Exercise input:
- Opening Delimiter -
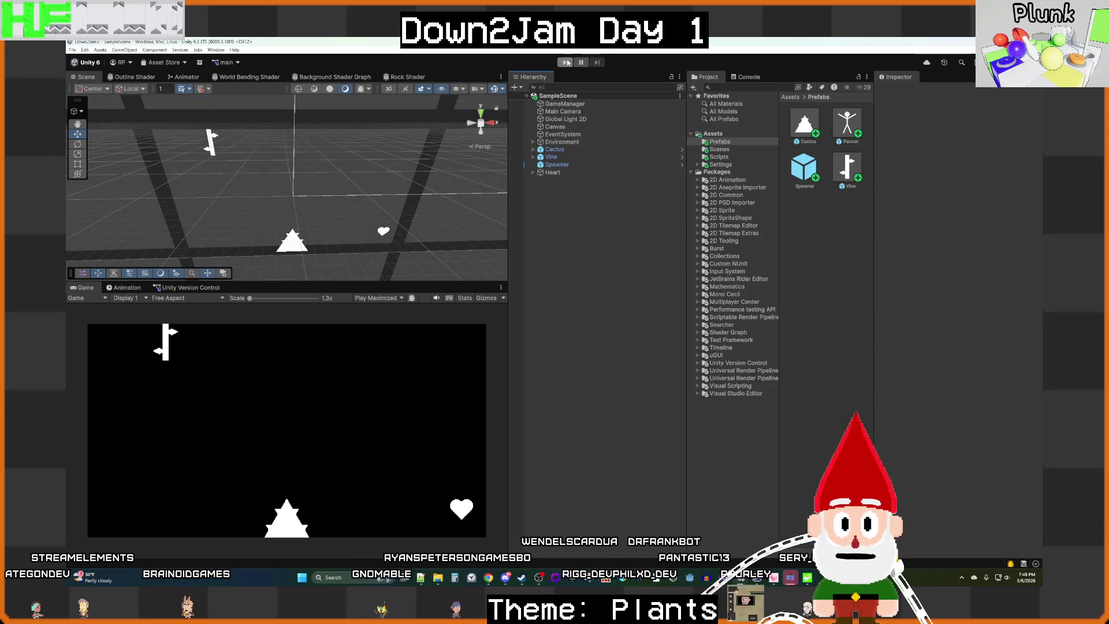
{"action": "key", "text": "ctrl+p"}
- Closing Delimiter -
- Opening Delimiter -
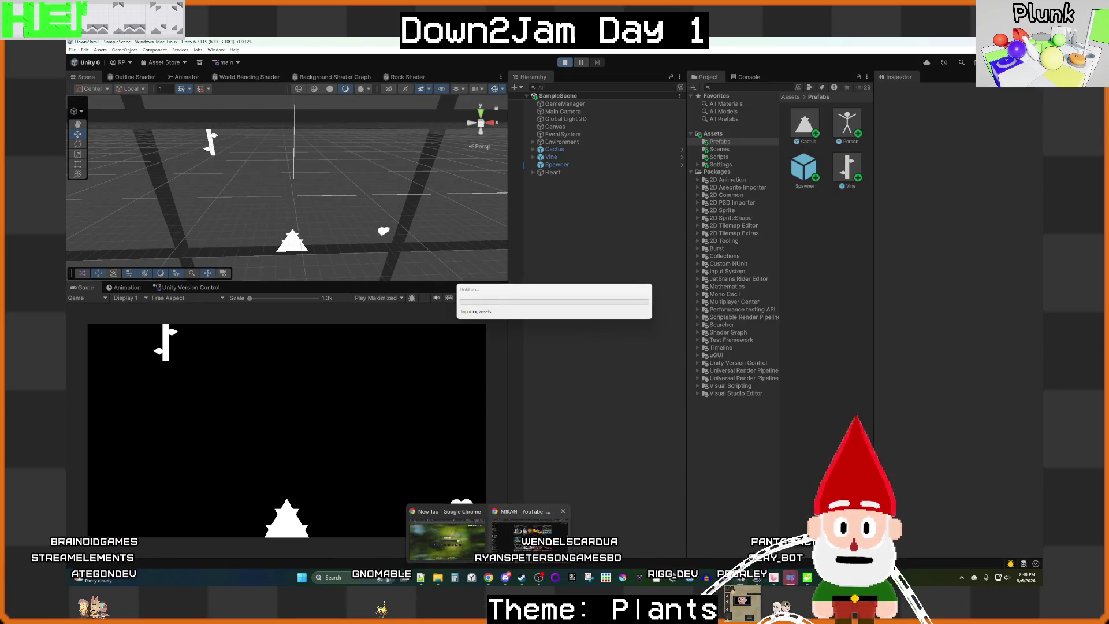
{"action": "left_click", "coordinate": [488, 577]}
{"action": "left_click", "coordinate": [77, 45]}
- Closing Delimiter -
The required output is each line of the entries that contains the word "coordinate".

{"action": "left_click", "coordinate": [488, 577]}
{"action": "left_click", "coordinate": [77, 45]}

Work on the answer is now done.